As a boy, I idolised Roy Keane. Not the Roy Keane who stamped on people or kicked people for the heck of it. But the Keano who played each and every game of football, covered each blade of grass over ninety minutes as if his life depended on it. That was the athlete whom I admired most as a child. There was a conviction, you could see it in his eyes. An innate and uncommon sense of desire, he seemed to take everything with the utmost seriousness and at the same time appeared completely oblivious to the approval of others.
His public perception has become a little warmer in recent years, with people choosing to see him less as an unreasonable hothead and more as a grumpy but well-intentioned character incapable of controlling his own driving passions. Amongst all the controversy, be it over walking out on the Irish football team or any of his fallouts at Manchester United, there has existed a stark contrast between the fearsome character who stares down opponents with the rush of pure adrenaline and the softie who campaigns for dogs for the blind as well as caring for his family.
And yet, there is a sense of normalcy in all this. A man should give his all when at work. Part of the reason why Catholics venerate St. Joseph is his work as a carpenter. But there is another reason why the husband of Mary is honoured, it is as a paternal figure, a man of faith and good standing. Keane has always emphasised the importance of his family and from the firm and tender but infrequent public remarks that he has made about them, we can surmise that he possesses the ability to separate work from home life. An important value for any man.
So where does his faith come into this? Besides these old fashioned cultural views, which many irreligious Irish men share, there is in Keane a practical everyman approach to matters of faith and life itself. Where many British or American analysts might term it 'working class' or 'blue-collar' to harbour a humorous but intense attitude to working life, to base one's life around one's family or to seem completely uncomfortable with the excesses of fame and fortune, Irish people simply see such avowed apathy towards the careerism and 'Protestant work ethic' of their neighbours as a natural way of life. Catholic nations work to live, not live to work. Roy Keane has repeatedly stated that he feels as though the great questions in life, the pivotal points regarding where he will go as an individual are determined not by his own will and determination, but by a force greater than he.

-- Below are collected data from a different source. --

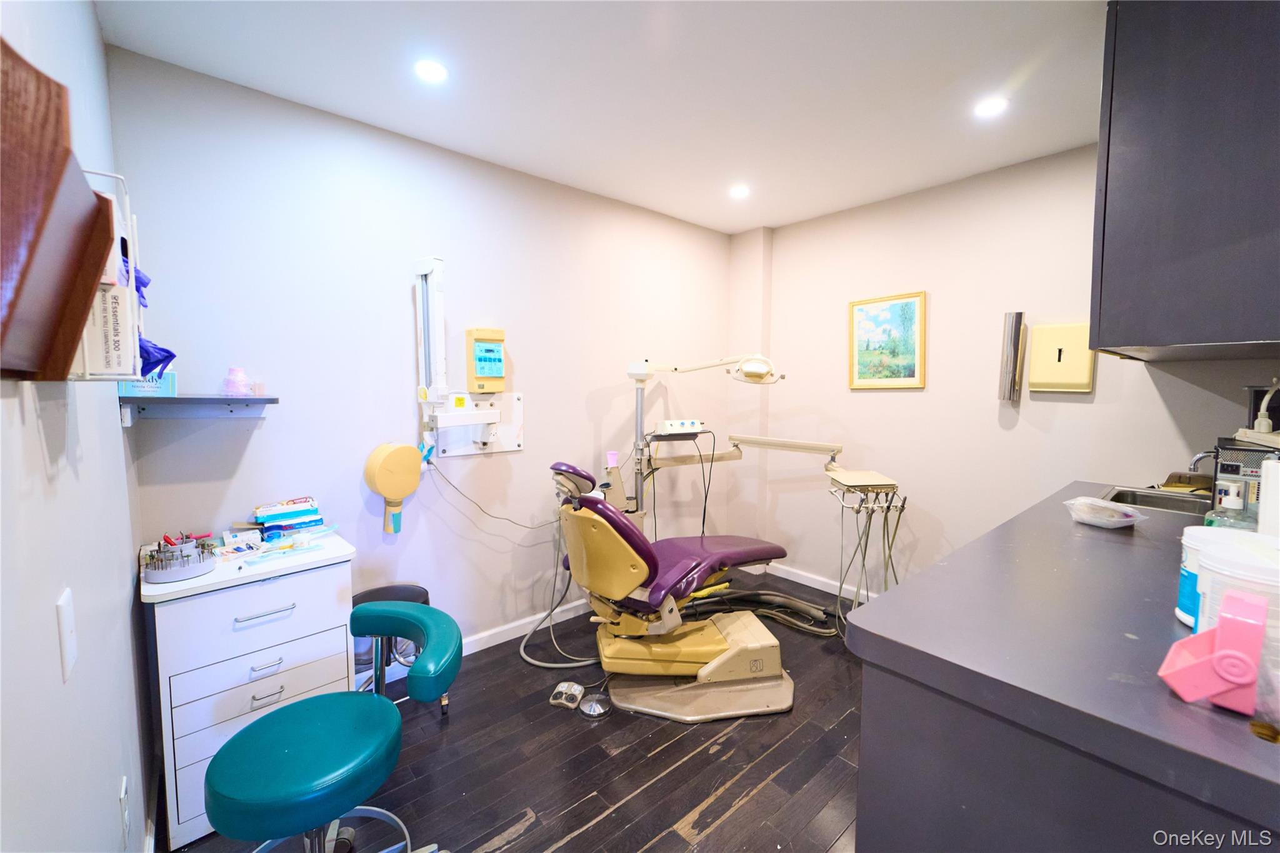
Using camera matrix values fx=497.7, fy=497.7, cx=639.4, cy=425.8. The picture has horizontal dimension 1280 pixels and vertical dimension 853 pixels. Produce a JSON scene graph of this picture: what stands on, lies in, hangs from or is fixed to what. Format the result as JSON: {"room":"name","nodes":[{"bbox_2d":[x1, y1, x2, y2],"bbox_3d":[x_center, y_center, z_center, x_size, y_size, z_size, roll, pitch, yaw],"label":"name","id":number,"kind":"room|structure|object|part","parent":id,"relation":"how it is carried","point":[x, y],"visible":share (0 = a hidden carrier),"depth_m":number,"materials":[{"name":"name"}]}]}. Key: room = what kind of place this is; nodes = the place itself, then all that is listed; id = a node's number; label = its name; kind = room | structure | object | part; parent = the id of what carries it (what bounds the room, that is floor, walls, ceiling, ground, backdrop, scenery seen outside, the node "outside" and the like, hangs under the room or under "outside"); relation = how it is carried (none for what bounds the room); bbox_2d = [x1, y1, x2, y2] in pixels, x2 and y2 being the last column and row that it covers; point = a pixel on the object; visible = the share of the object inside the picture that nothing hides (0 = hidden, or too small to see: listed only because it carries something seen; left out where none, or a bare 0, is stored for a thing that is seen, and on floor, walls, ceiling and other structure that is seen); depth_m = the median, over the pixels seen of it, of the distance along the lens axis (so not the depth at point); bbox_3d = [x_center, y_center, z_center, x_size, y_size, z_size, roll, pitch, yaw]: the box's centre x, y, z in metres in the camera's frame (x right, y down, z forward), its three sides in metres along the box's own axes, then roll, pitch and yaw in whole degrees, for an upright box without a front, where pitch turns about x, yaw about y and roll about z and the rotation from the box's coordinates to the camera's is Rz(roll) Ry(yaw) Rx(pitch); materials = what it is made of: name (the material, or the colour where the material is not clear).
{"room":"hospital room","nodes":[
{"label":"hospital room","id":0,"kind":"room"},
{"bbox_2d":[0,0,153,852],"bbox_3d":[-0.615,0.116,0.319,0.130,2.473,3.548,-4,6,-41],"label":"left wall","id":1,"kind":"structure","parent":0,"point":[89,13],"depth_m":0.88,"materials":[{"name":"paint"}]},
{"bbox_2d":[0,37,120,381],"bbox_3d":[-0.710,-0.227,0.586,0.098,0.359,0.449,-4,6,-41],"label":"wooden wall shelf","id":2,"kind":"object","parent":1,"relation":"attached to","point":[66,160],"visible":1,"depth_m":0.56,"materials":[{"name":"brown wood"}]},
{"bbox_2d":[55,588,77,679],"bbox_3d":[-0.903,0.327,0.788,0.012,0.122,0.072,-4,6,-41],"label":"light switch","id":3,"kind":"object","parent":1,"relation":"attached to","point":[66,617],"visible":0.97,"depth_m":0.77,"materials":[{"name":"white plastic"}]},
{"bbox_2d":[66,170,146,380],"bbox_3d":[-0.929,-0.240,0.842,0.118,0.356,0.263,-4,6,-41],"label":"wall rack","id":4,"kind":"object","parent":1,"relation":"attached to","point":[131,264],"visible":0.45,"depth_m":0.81,"materials":[{"name":"white metal"}]},
{"bbox_2d":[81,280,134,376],"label":"box","id":5,"kind":"object","parent":4,"relation":"in","point":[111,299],"visible":0.52,"depth_m":0.80,"materials":[{"name":"white cardboard"}]},
{"bbox_2d":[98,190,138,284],"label":"glove box","id":6,"kind":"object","parent":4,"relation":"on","point":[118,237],"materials":[{"name":"white cardboard"}]},
{"bbox_2d":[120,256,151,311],"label":"purple gloves","id":7,"kind":"object","parent":4,"relation":"in","point":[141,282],"visible":0.31,"depth_m":1.00,"materials":[{"name":"blue"}]},
{"bbox_2d":[135,332,177,380],"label":"purple gloves","id":8,"kind":"object","parent":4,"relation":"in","point":[149,359],"visible":0.4,"depth_m":1.05,"materials":[{"name":"blue"}]},
{"bbox_2d":[118,775,129,846],"bbox_3d":[-1.169,0.876,1.131,0.009,0.120,0.071,-4,6,-41],"label":"wall socket","id":9,"kind":"object","parent":1,"relation":"attached to","point":[124,782],"visible":0.97,"depth_m":1.11,"materials":[{"name":"white plastic"}]},
{"bbox_2d":[104,44,738,667],"bbox_3d":[-0.556,-0.087,2.789,3.343,2.457,0.138,-4,6,-41],"label":"back wall","id":10,"kind":"structure","parent":0,"point":[524,451],"depth_m":2.20,"materials":[{"name":"paint"}]},
{"bbox_2d":[118,394,277,425],"bbox_3d":[-1.480,-0.056,1.699,0.389,0.094,0.301,-4,6,-41],"label":"wall shelf","id":11,"kind":"object","parent":10,"relation":"attached to","point":[199,399],"visible":0.93,"depth_m":1.69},
{"bbox_2d":[118,367,176,395],"bbox_3d":[-1.580,-0.148,1.598,0.136,0.096,0.105,-4,6,-41],"label":"blue box","id":12,"kind":"object","parent":11,"relation":"on","point":[146,389],"visible":0.51,"depth_m":1.57,"materials":[{"name":"blue cardboard"}]},
{"bbox_2d":[223,366,251,395],"bbox_3d":[-1.437,-0.157,1.777,0.085,0.100,0.083,-4,6,-41],"label":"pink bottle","id":13,"kind":"object","parent":11,"relation":"on","point":[234,371],"visible":0.99,"depth_m":1.75,"materials":[{"name":"pink"}]},
{"bbox_2d":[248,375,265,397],"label":"pink container","id":14,"kind":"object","parent":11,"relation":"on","point":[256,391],"visible":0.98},
{"bbox_2d":[363,440,423,535],"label":"x-ray head","id":15,"kind":"object","parent":10,"relation":"attached to","point":[384,490],"visible":0.99,"depth_m":2.13,"materials":[{"name":"yellow"}]},
{"bbox_2d":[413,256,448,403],"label":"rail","id":16,"kind":"object","parent":10,"relation":"attached to","point":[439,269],"visible":0.89,"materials":[{"name":"white metal"}]},
{"bbox_2d":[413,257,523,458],"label":"unit","id":17,"kind":"object","parent":10,"relation":"attached to","point":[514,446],"visible":0.9,"depth_m":2.35,"materials":[{"name":"white metal"}]},
{"bbox_2d":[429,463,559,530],"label":"power cord","id":18,"kind":"object","parent":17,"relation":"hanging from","point":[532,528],"visible":0.87,"depth_m":2.43,"materials":[{"name":"plastic"}]},
{"bbox_2d":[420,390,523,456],"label":"wall panel","id":19,"kind":"object","parent":10,"relation":"attached to","point":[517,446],"visible":0.87,"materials":[{"name":"white"}]},
{"bbox_2d":[465,327,507,391],"bbox_3d":[-0.756,-0.324,2.464,0.180,0.311,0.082,-4,6,-41],"label":"control panel","id":20,"kind":"object","parent":10,"relation":"attached to","point":[477,342],"visible":0.99,"depth_m":2.43,"materials":[{"name":"yellow plastic"}]},
{"bbox_2d":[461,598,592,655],"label":"baseboard","id":21,"kind":"structure","parent":10,"relation":"attached to","point":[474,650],"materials":[{"name":"white paint"}]},
{"bbox_2d":[153,568,866,852],"bbox_3d":[0.659,1.304,1.315,3.518,0.101,3.771,-4,6,-41],"label":"floor","id":22,"kind":"structure","parent":0,"point":[717,834],"depth_m":1.77,"materials":[{"name":"brown wood"}]},
{"bbox_2d":[140,533,355,848],"bbox_3d":[-1.312,0.834,1.717,0.507,0.786,0.446,-4,6,-41],"label":"drawer cabinet","id":23,"kind":"object","parent":22,"relation":"on","point":[179,797],"visible":0.74,"depth_m":1.53,"materials":[{"name":"white laminate"}]},
{"bbox_2d":[141,531,217,582],"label":"dental bur holder","id":24,"kind":"object","parent":23,"relation":"on","point":[199,570],"visible":0.99,"depth_m":1.48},
{"bbox_2d":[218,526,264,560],"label":"small box","id":25,"kind":"object","parent":23,"relation":"on","point":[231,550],"visible":0.98,"depth_m":1.78,"materials":[{"name":"white cardboard"}]},
{"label":"drawer","id":26,"kind":"part","parent":23,"relation":"part of","materials":[{"name":"white"}]},
{"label":"drawer","id":27,"kind":"part","parent":23,"relation":"part of","materials":[{"name":"white"}]},
{"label":"drawer handle","id":28,"kind":"part","parent":23,"relation":"part of","materials":[{"name":"silver metal"}]},
{"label":"drawer handle","id":29,"kind":"part","parent":23,"relation":"part of","materials":[{"name":"silver metal"}]},
{"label":"drawer handle","id":30,"kind":"part","parent":23,"relation":"part of","materials":[{"name":"silver metal"}]},
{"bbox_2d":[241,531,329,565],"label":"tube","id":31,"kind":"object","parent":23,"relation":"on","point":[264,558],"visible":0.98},
{"bbox_2d":[252,496,323,540],"bbox_3d":[-1.357,0.353,1.915,0.220,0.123,0.175,-4,6,-41],"label":"stack","id":32,"kind":"object","parent":23,"relation":"on","point":[276,518],"visible":0.98,"depth_m":1.87,"materials":[{"name":"blue paper"}]},
{"bbox_2d":[207,597,460,852],"bbox_3d":[-0.708,0.887,1.200,0.520,0.769,0.511,-4,6,-41],"label":"stool","id":33,"kind":"object","parent":22,"relation":"on","point":[379,702],"visible":1,"depth_m":1.11,"materials":[{"name":"teal leather"}]},
{"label":"backrest","id":34,"kind":"part","parent":33,"relation":"part of","materials":[{"name":"teal leather"}]},
{"bbox_2d":[352,582,439,713],"bbox_3d":[-1.003,0.935,2.019,0.324,0.517,0.324,-4,6,-41],"label":"stool","id":35,"kind":"object","parent":22,"relation":"on","point":[379,590],"visible":0.29,"depth_m":1.98,"materials":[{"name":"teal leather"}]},
{"bbox_2d":[548,681,584,708],"bbox_3d":[-0.312,1.163,2.168,0.126,0.052,0.147,1,4,16],"label":"foot pedal","id":36,"kind":"object","parent":22,"relation":"on","point":[574,687],"visible":0.98,"depth_m":2.14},
{"bbox_2d":[578,691,612,718],"bbox_3d":[-0.191,1.169,2.099,0.138,0.046,0.140,-4,6,-41],"label":"foot pedal","id":37,"kind":"object","parent":22,"relation":"on","point":[594,705],"visible":0.98,"depth_m":2.08,"materials":[{"name":"silver metal"}]},
{"bbox_2d":[542,453,801,721],"bbox_3d":[0.151,0.655,2.305,1.226,1.004,0.798,-1,4,-14],"label":"dental chair","id":38,"kind":"object","parent":22,"relation":"on","point":[710,647],"visible":0.96,"depth_m":2.12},
{"bbox_2d":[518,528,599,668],"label":"hose","id":39,"kind":"object","parent":38,"relation":"attached to","point":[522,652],"visible":0.7,"depth_m":2.51,"materials":[{"name":"grey"}]},
{"bbox_3d":[-0.300,0.246,2.373,0.223,0.146,0.298,-3,5,-27],"label":"headrest","id":40,"kind":"part","parent":38,"relation":"part of","materials":[{"name":"purple leather"}]},
{"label":"backrest","id":41,"kind":"part","parent":38,"relation":"part of","materials":[{"name":"yellow plastic"}]},
{"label":"seat","id":42,"kind":"part","parent":38,"relation":"part of","materials":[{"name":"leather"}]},
{"bbox_2d":[618,352,838,530],"bbox_3d":[0.462,0.342,2.781,0.875,1.607,1.040,-4,6,-41],"label":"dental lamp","id":43,"kind":"object","parent":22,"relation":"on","point":[750,379],"visible":0.67,"depth_m":2.83,"materials":[{"name":"metal"}]},
{"bbox_2d":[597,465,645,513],"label":"cuspidor","id":44,"kind":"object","parent":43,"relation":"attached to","point":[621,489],"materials":[{"name":"beige plastic"}]},
{"bbox_2d":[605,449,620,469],"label":"pink cup","id":45,"kind":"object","parent":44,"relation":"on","point":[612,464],"visible":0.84,"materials":[{"name":"pink plastic"}]},
{"bbox_2d":[652,418,707,436],"bbox_3d":[0.243,0.007,3.003,0.309,0.086,0.143,-2,5,-24],"label":"control panel","id":46,"kind":"object","parent":43,"relation":"attached to","point":[672,424],"visible":0.97,"depth_m":2.95,"materials":[{"name":"white plastic"}]},
{"bbox_2d":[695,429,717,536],"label":"cable","id":47,"kind":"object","parent":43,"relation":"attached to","point":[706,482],"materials":[{"name":"black rubber"}]},
{"bbox_2d":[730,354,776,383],"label":"dental lamp","id":48,"kind":"object","parent":43,"relation":"attached to","point":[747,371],"visible":0.95,"depth_m":2.69,"materials":[{"name":"white plastic"}]},
{"bbox_2d":[824,467,898,491],"bbox_3d":[1.103,0.277,2.505,0.295,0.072,0.300,-1,4,-4],"label":"tray","id":49,"kind":"object","parent":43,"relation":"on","point":[870,474],"visible":0.97,"depth_m":2.44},
{"bbox_2d":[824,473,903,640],"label":"dental instrument hoses","id":50,"kind":"object","parent":49,"relation":"hanging from","point":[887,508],"visible":0.81,"depth_m":2.49,"materials":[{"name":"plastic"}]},
{"bbox_2d":[683,587,836,636],"bbox_3d":[0.630,1.064,2.847,0.656,0.119,0.770,-4,6,-41],"label":"hose","id":51,"kind":"object","parent":22,"relation":"on","point":[757,610],"visible":0.59,"depth_m":2.92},
{"bbox_2d":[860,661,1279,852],"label":"base cabinet","id":52,"kind":"object","parent":22,"relation":"on","point":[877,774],"visible":0.46,"depth_m":0.78,"materials":[{"name":"grey laminate"}]},
{"bbox_2d":[845,477,1279,845],"bbox_3d":[1.382,0.364,1.264,1.969,0.044,0.979,-4,6,-41],"label":"countertop","id":53,"kind":"structure","parent":52,"relation":"on","point":[1213,734],"depth_m":0.84,"materials":[{"name":"laminate"}]},
{"bbox_2d":[1062,495,1145,527],"bbox_3d":[1.423,0.263,1.535,0.176,0.073,0.168,-1,5,-19],"label":"plastic bag","id":54,"kind":"object","parent":53,"relation":"on","point":[1100,523],"visible":1,"depth_m":1.50,"materials":[{"name":"clear plastic"}]},
{"bbox_2d":[1100,485,1214,516],"bbox_3d":[1.949,0.358,1.848,0.427,0.153,0.349,-4,6,-41],"label":"sink","id":55,"kind":"object","parent":53,"relation":"in","point":[1143,498],"visible":0.32,"depth_m":1.97,"materials":[{"name":"silver metal"}]},
{"bbox_2d":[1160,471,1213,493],"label":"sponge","id":56,"kind":"object","parent":53,"relation":"on","point":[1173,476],"visible":0.72,"depth_m":1.99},
{"bbox_2d":[1188,448,1216,475],"bbox_3d":[2.046,0.179,1.749,0.107,0.194,0.152,-4,6,-41],"label":"faucet","id":57,"kind":"object","parent":53,"relation":"on","point":[1200,456],"visible":0.68,"depth_m":1.77,"materials":[{"name":"silver metal"}]},
{"bbox_2d":[1158,589,1268,714],"bbox_3d":[0.779,0.300,0.678,0.090,0.138,0.095,-4,6,-41],"label":"holder","id":58,"kind":"object","parent":53,"relation":"on","point":[1178,675],"visible":0.99,"depth_m":0.66,"materials":[{"name":"pink plastic"}]},
{"bbox_2d":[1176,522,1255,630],"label":"tub","id":59,"kind":"object","parent":53,"relation":"on","point":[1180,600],"visible":0.3,"depth_m":0.88,"materials":[{"name":"plastic"}]},
{"bbox_2d":[1203,479,1253,528],"bbox_3d":[1.374,0.226,1.161,0.081,0.205,0.082,-4,6,-41],"label":"soap bottle","id":60,"kind":"object","parent":53,"relation":"on","point":[1235,503],"visible":0.43,"depth_m":1.14,"materials":[{"name":"clear plastic"}]},
{"bbox_2d":[1193,532,1279,646],"bbox_3d":[0.908,0.271,0.723,0.138,0.197,0.137,-4,6,-41],"label":"plastic container","id":61,"kind":"object","parent":53,"relation":"on","point":[1233,563],"visible":0.49,"depth_m":0.71,"materials":[{"name":"white plastic"}]},
{"bbox_2d":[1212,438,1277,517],"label":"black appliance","id":62,"kind":"object","parent":53,"relation":"on","point":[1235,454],"visible":0.56,"depth_m":1.49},
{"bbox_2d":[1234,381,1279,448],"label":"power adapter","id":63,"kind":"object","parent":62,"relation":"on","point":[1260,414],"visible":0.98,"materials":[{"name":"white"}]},
{"bbox_2d":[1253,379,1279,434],"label":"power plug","id":64,"kind":"object","parent":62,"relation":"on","point":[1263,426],"visible":0.99,"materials":[{"name":"white plastic"}]},
{"bbox_2d":[1256,456,1279,538],"bbox_3d":[1.404,0.202,1.055,0.136,0.282,0.135,-4,6,-41],"label":"paper towel roll","id":65,"kind":"object","parent":53,"relation":"on","point":[1260,518],"visible":0.76,"depth_m":1.07,"materials":[{"name":"white paper"}]},
{"bbox_2d":[92,0,1107,234],"bbox_3d":[0.671,-1.246,1.235,3.344,0.104,3.908,-4,6,-41],"label":"ceiling","id":66,"kind":"structure","parent":0,"point":[777,15],"depth_m":1.79,"materials":[{"name":"white paint"}]},
{"bbox_2d":[413,58,448,83],"bbox_3d":[-0.728,-1.237,1.736,0.119,0.008,0.119,-4,6,-41],"label":"ceiling light","id":67,"kind":"object","parent":66,"relation":"in","point":[432,68],"visible":0.99,"depth_m":1.73,"materials":[{"name":"white"}]},
{"bbox_2d":[728,184,749,198],"bbox_3d":[0.562,-1.320,2.809,0.123,0.012,0.124,-4,6,-41],"label":"ceiling light","id":68,"kind":"object","parent":66,"relation":"in","point":[740,192],"visible":0.99,"depth_m":2.80,"materials":[{"name":"white"}]},
{"bbox_2d":[974,96,1008,117],"bbox_3d":[1.373,-1.246,1.949,0.119,0.007,0.120,-4,6,-41],"label":"ceiling light","id":69,"kind":"object","parent":66,"relation":"in","point":[988,108],"visible":0.99,"depth_m":1.94,"materials":[{"name":"white"}]},
{"bbox_2d":[737,141,1278,600],"bbox_3d":[1.921,-0.071,2.588,0.135,2.464,3.134,-4,6,-41],"label":"right wall","id":70,"kind":"structure","parent":0,"point":[842,391],"depth_m":2.72,"materials":[{"name":"white paint"}]},
{"bbox_2d":[760,560,876,601],"bbox_3d":[1.468,1.079,3.046,0.016,0.080,1.866,-4,6,-41],"label":"baseboard","id":71,"kind":"structure","parent":70,"relation":"attached to","point":[805,583],"depth_m":3.37,"materials":[{"name":"white paint"}]},
{"bbox_2d":[847,290,926,388],"bbox_3d":[1.464,-0.498,2.978,0.027,0.554,0.445,-4,6,-41],"label":"framed picture","id":72,"kind":"object","parent":70,"relation":"attached to","point":[862,371],"visible":0.99,"depth_m":2.96},
{"bbox_2d":[998,310,1026,400],"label":"cup dispenser","id":73,"kind":"object","parent":70,"relation":"attached to","point":[1015,322],"visible":0.99,"depth_m":2.46,"materials":[{"name":"silver metal"}]},
{"bbox_2d":[1028,322,1096,391],"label":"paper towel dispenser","id":74,"kind":"object","parent":70,"relation":"attached to","point":[1055,334],"visible":0.99,"depth_m":2.33,"materials":[{"name":"beige plastic"}]},
{"bbox_2d":[1088,0,1279,363],"bbox_3d":[1.793,-0.708,1.519,0.966,1.000,0.545,-4,6,-41],"label":"upper cabinet","id":75,"kind":"object","parent":70,"relation":"attached to","point":[1188,170],"visible":0.99,"depth_m":1.27,"materials":[{"name":"wood"}]}
]}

The battles that he has had with authority have often been with men who would make many grown footballers quiver. Overbearing characters like Patrick Viera, Alex Ferguson and Mick McCarthy. And yet Keane seems to have an engrained notion that none of these men have an authority to inflict any sort of injustice on him. He is correct. Whoever bows before God can stand before any man. Keane has been defiant, if a little reclusive about his faith in Our Lord in the past. “I believe the man upstairs has a plan for me. I believe everything is in his hands. It’s a gut feeling. Someone is in control of my destiny and it is not me.” God never asks more than a man can tolerate. Keane seems genuinely grateful for the riches in both talent and wealth afforded to him. “I do not go around making out that I’m some sort of Holy Joe but he's always looked after me”.
Control. Destiny. It is as if the full raft of angels have protected this man, a former heavy drinker, from all sorts of dangers to himself and he knows it. The man who says that he has forgotten the past and 'count his blessings' everyday, has become a feelgood story in a sport where there is none. After walking out on Ireland at the 2002 World Cup, he has now patched things up and is flourishing in his new role as assistant manager to the national team.
During that dark period, where Bertie Ahern even offered to act as mediator, Keane was public enemy number one. His first autobiography detailed the feelings that he had around it. He gave two striking examples in his mind regarding what he drew strength from. One, was watching the Will Smith movie Ali. From this he saw a resemblance between the battles Ali had to face with a hostile nation that cared little for his convictions or pursuit of justice. From Keane's perspective, this mistreatment was similar to that of what he was enduring. The second source of his resolve was contained in something that no doubt harked back to his boyhood faith in Ireland. Since it is unlikely that he attended Sunday Mass each week (he was a young man earning a fortune in a foreign country post-Vatican II) it is likely that like many of his countrymen he stored his faith in other ways, like the cross tattooed on his arm or blessing himself before he went on the pitch. In this particular instance, it was the many mass cards that were sent to him, mostly by elderly people back in Ireland. The grace of a mass being said in his cause, petty as it seemed then, petty as he says it is to him now, most nonetheless have been a touching moment for someone who left home so young.
Despite Vatican II driving away so many of our young men, who fled the effeminate and apologetic nature of their approach to life, there exists a recognition within the traditional faith that authentic Catholicism is masculine and mysterious. For footballers, what they lack in theological understanding and knowledge of prayers, they compensate for with the surge of the heart that St. Therese of Lisieux spoke of when she described authentic prayer as intuitive and heartfelt. We pray that in our lifetime the hearts of Catholic family men like Roy Keane may be reconciled with clergy who take the faith and education of their flock as seriously as Keane took his life's work.
Fail to prepare, prepare the fail. It should be written on the door of every seminary until it sticks.